Confesso
que fiquei armado de preconceito, quando passou pela minha vista, tempos atrás,
o comentário de que o jogador Luis Suárez havia feito uma declaração racista.
Nem procurei entrar no mérito da questão e fui logo lhe pregando um rótulo,
nesses termos: “Esse cara não presta!”.
Além
do rótulo, permiti (a mim mesmo, sem levar ao conhecimento de terceiros) fazer
esse tipo de questionamento: “Como é possível
a um latino-americano não olhar para seu rabo histórico e perceber que corre em
suas veias heranças genéticas de um caldo de culturas e de etnias?”.
Eu
que, de tão branquelo, necessito ter um dermatologista como top de minhas
necessidades médicas, nunca, mas nunca mesmo, passou pela minha cabeça uma
sombra de preconceito racial. O máximo que tenho é uma certa decepção com a
cultura indígena brasileira, quando em visita a exposições de seu artesanato (e
artesanato é algo que é top nas minhas preferências culturais).
Voltando
ao Luis Suárez: fiquei conhecendo o distinto no jogo entre Uruguai e
Inglaterra.
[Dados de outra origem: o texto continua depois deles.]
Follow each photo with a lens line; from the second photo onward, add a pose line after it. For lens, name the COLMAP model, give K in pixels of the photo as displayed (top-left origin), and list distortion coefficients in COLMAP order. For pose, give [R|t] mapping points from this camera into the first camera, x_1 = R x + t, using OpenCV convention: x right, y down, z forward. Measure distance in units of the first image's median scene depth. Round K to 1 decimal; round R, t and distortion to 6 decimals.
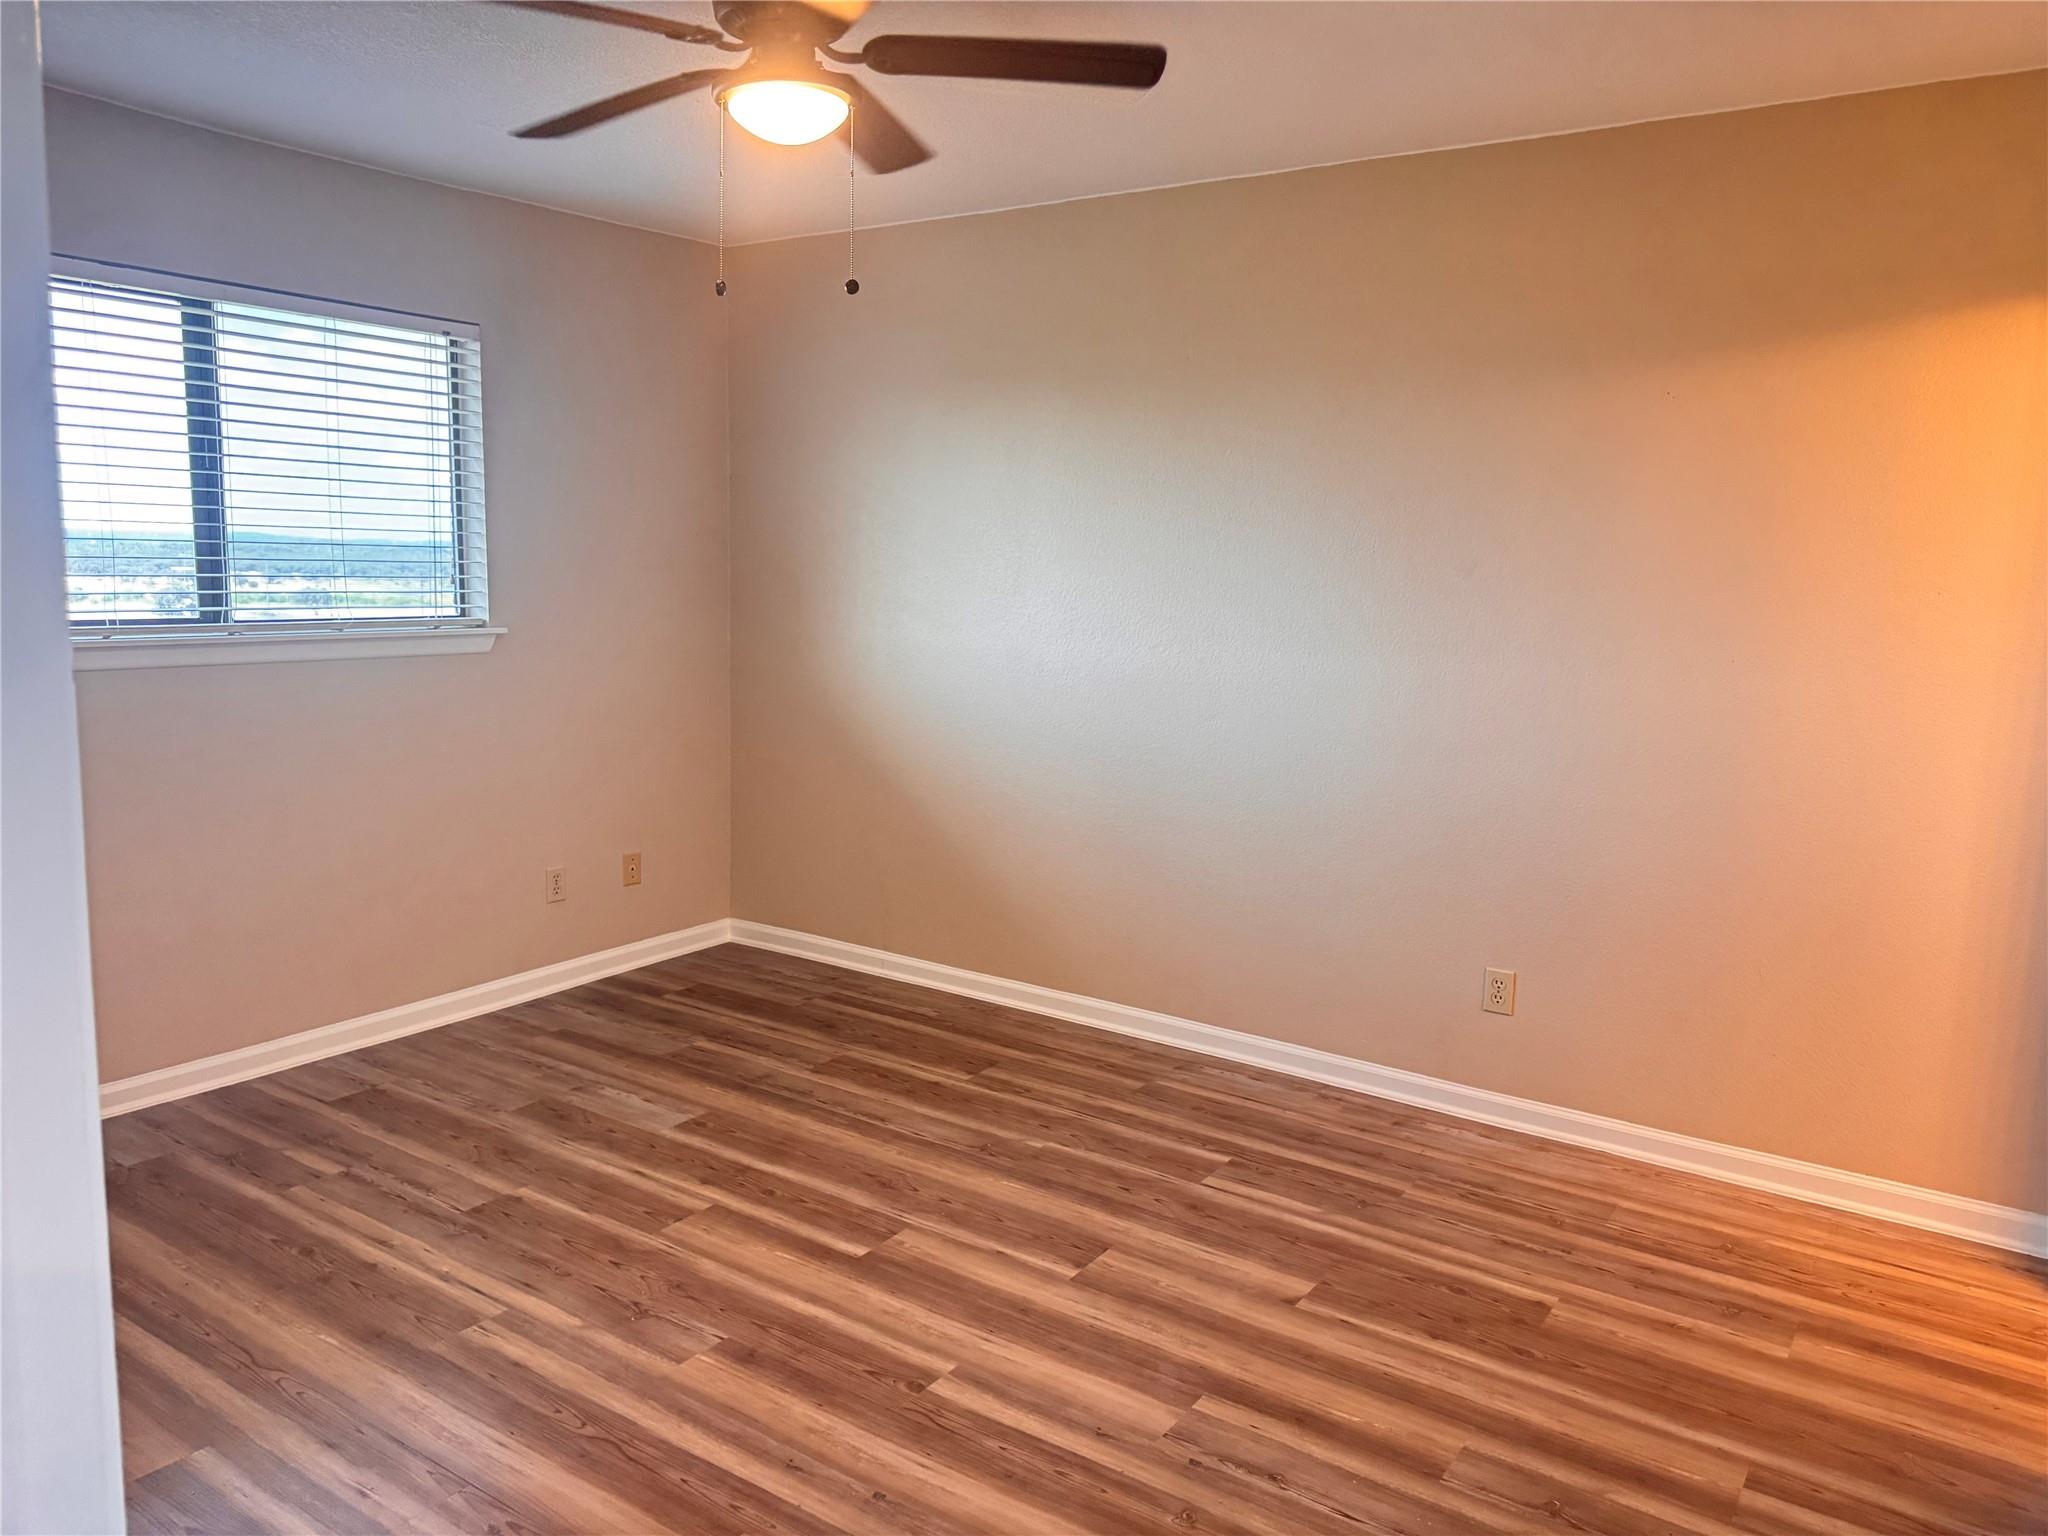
lens RADIAL K [[1453.0, 0, 1027.3], [0, 1453.0, 768.3], [0, 0, 1]] dist [0.071060, -0.089618]
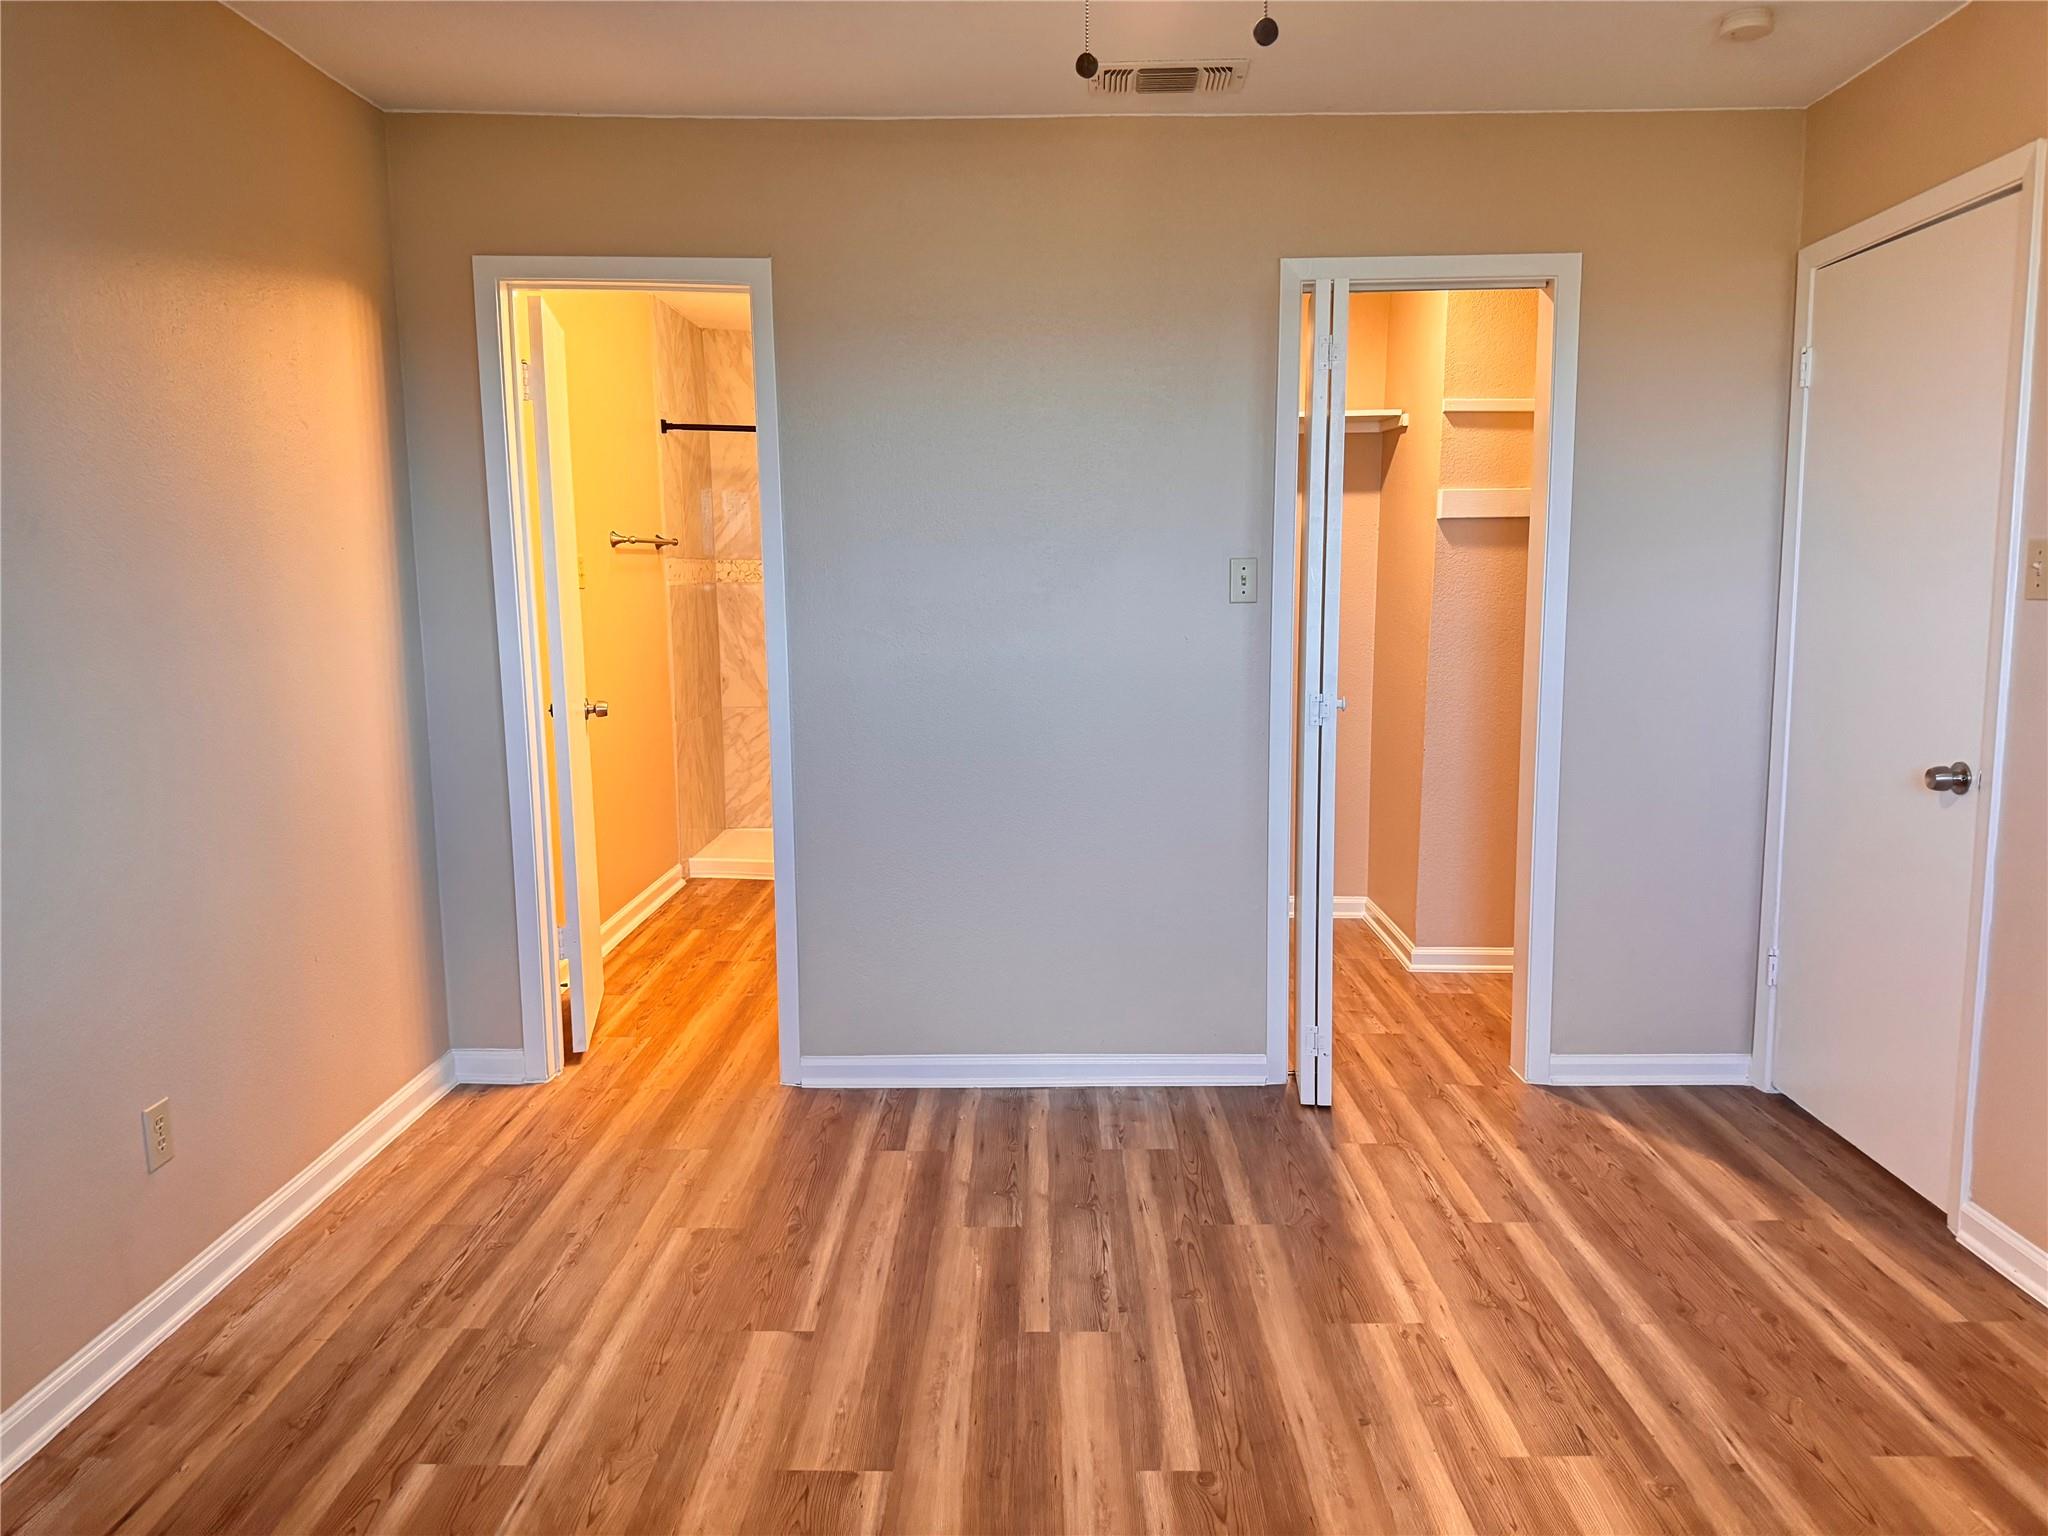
lens RADIAL K [[1453.0, 0, 1028.7], [0, 1453.0, 766.1], [0, 0, 1]] dist [0.071060, -0.089618]
pose [[-0.557017, -0.137067, 0.819112, -0.581714], [0.109793, 0.965477, 0.236221, -0.174106], [-0.823212, 0.221512, -0.522738, 1.254035]]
Sabia que ele é artilheiro e ídolo no futebol inglês, que ele é
baixinho (para os padrões do futebol moderno) e meio troncudinho, isto é, que
está mais para Hulk do que para Neymar.
Juntando
todos esses pré-requisitos, eu deveria chegar a uma conclusão, mas acabei
chegando a uma bem diferente: ele se tornou a materialização de Freddie Mercury
da bola.
Freddie
Mercury, contra quem pesou muito o preconceito homofóbico, era um artista
extra-ordinário, isto é, era um que fugia aos padrões da mesmice que as
indústrias fonográfica e de entretenimento nos fazem engolir. Assistir, pelo
vídeo da TV, às suas apresentações era algo que enchia os olhos. Tenho minhas
restrições quanto à produção musical do grupo Queen, mas não faço nenhuma
ressalva a Freddie Mercury, um verdadeiro showman.
O
que eu vi, no dia 19 de junho de 2014, no gramado da Arena São Paulo, foi a
materialização de Freddie Mercury, através da figura de Luis Suárez.
O
jogador me fez lembrar o artista, não só pela arcada dentária, pelo biotipo,
como pela alegria, pelos gestos e pela corrida após um gol. Assim como aquele
tinha um domínio absoluto de cena, vi esse baixinho uruguaio se posicionar
atrás de um gigante inglês e desferir uma cabeçada fatal, artística, contra as
redes adversárias (confesso que, naquele momento, julguei estar ouvindo, junto
com os gritos da torcida, acordes de Love
of My Life e How can I Go on).
Foi tudo muita alegria, esqueci momentaneamente o preconceito. Só ficou
faltando o bigode no rosto daquele jogador para que eu viesse a questionar mais
profundamente minhas convicções religiosas.
Pode
ser que o Uruguai tropece frente ao próximo adversário (estou escrevendo este
texto no dia 22/06/2014), que fique pelo caminho (um filósofo do futebol, Neném
Prancha, a que se atribuem frases como “o
importante é o principal, o resto é secundário” e ”se macumba resolvesse, o campeonato baiano terminava sempre empatado”,
também dizia que “o futebol é uma
caixinha de surpresas”).
Não
importa. Junto com a lição de civilidade da torcida japonesa, estou resgatando
a lembrança de um artista da voz, através da atuação de um outro artista, que
usa os pés (e a cabeça) para mostrar que o futebol, apesar de comércio voraz, é
também uma arte.
Etelvaldo Vieira de
Melo
1 comentários:
Luís Suárez não é baixinho, cara. Ele mede 1,82!